RunSlowTalkFast · 01/06/2026 15:05

StartingToday010626 · 01/06/2026 14:16

My nephew has recently left his partner and his kids, as she’s just a crazy person who he argued with constantly. No other woman involved.

Left his kids and calling his ex crazy. Nice.

Twinklefeet · 01/06/2026 15:09

RunSlowTalkFast · 01/06/2026 15:05

Left his kids and calling his ex crazy. Nice.

Well if anyone says it about my mother i cant say they are lieing.
Because she was and still is the crazy ex.
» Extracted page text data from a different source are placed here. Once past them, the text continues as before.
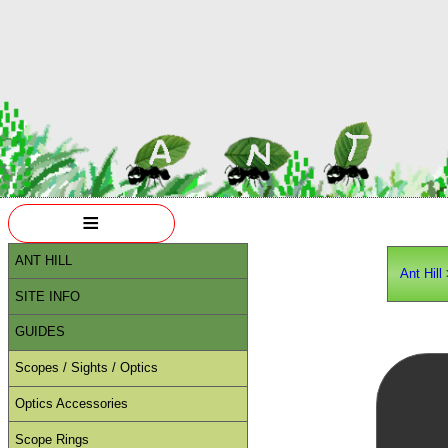
≡
ANT HILL
Ant Hill
SITE INFO
GUIDES
Scopes / Sights / Optics
Optics Accessories
Scope Rings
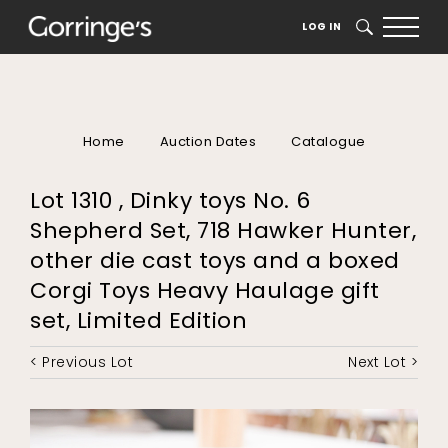
LOG IN
SEARCH
Home
Auction Dates
Catalogue
Lot 1310 , Dinky toys No. 6
Shepherd Set, 718 Hawker Hunter,
other die cast toys and a boxed
Corgi Toys Heavy Haulage gift
set, Limited Edition
< Previous Lot
Next Lot >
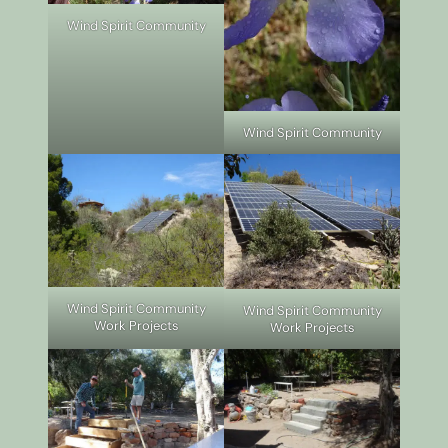
Wind Spirit Community
Wind Spirit Community
Wind Spirit Community
Wind Spirit Community
Work Projects
Work Projects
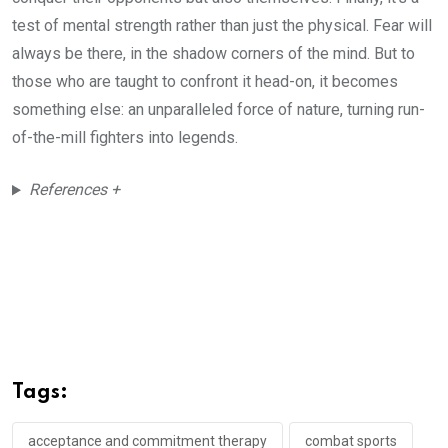
test of mental strength rather than just the physical. Fear will
always be there, in the shadow corners of the mind. But to
those who are taught to confront it head-on, it becomes
something else: an unparalleled force of nature, turning run-
of-the-mill fighters into legends.
References +
Tags:
acceptance and commitment therapy
combat sports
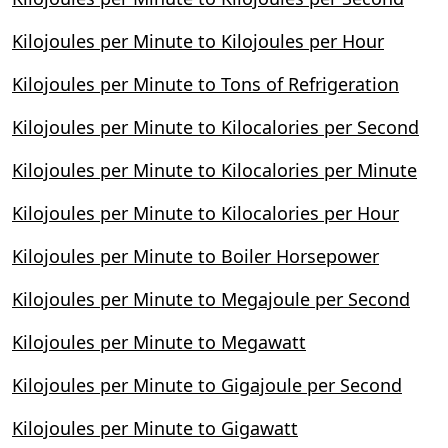
Kilojoules per Minute to Kilojoules per Hour
Kilojoules per Minute to Tons of Refrigeration
Kilojoules per Minute to Kilocalories per Second
Kilojoules per Minute to Kilocalories per Minute
Kilojoules per Minute to Kilocalories per Hour
Kilojoules per Minute to Boiler Horsepower
Kilojoules per Minute to Megajoule per Second
Kilojoules per Minute to Megawatt
Kilojoules per Minute to Gigajoule per Second
Kilojoules per Minute to Gigawatt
Brenzaida · 01/06/2026 15:15

Not always. A friend of mine asked his wife for a divorce, moved out and lived alone nearby for about three years before starting a new relationship. I worked and socialised with him a lot and was often in his new house. There was no one else at the time.

I think a health scare alerted him to the fact that it was an unhappy marriage, entered into when they were both on the rebound and wanting to have children. They’re in fact both better off out of it, though his wife was understandably heartbroken and blindsided at the time. She’s single and looks like a new woman. Unfortunately, his second marriage seems to be heading the same way as his first.

Silvertips · 01/06/2026 15:15

I don't really know of too many divorced people. I do think when a man leaves it is usually due to him having a new woman although I am sure it happens that a man leaves for other reasons. My older brother left his long term partner when he got his dream job in a city which wouldn't have been able to support his girlfriends careers progression. I was really surprised as he found it hard to meet someone he could even be in a relationship with but he did. He's been single since they split a few years ago while his ex recently married.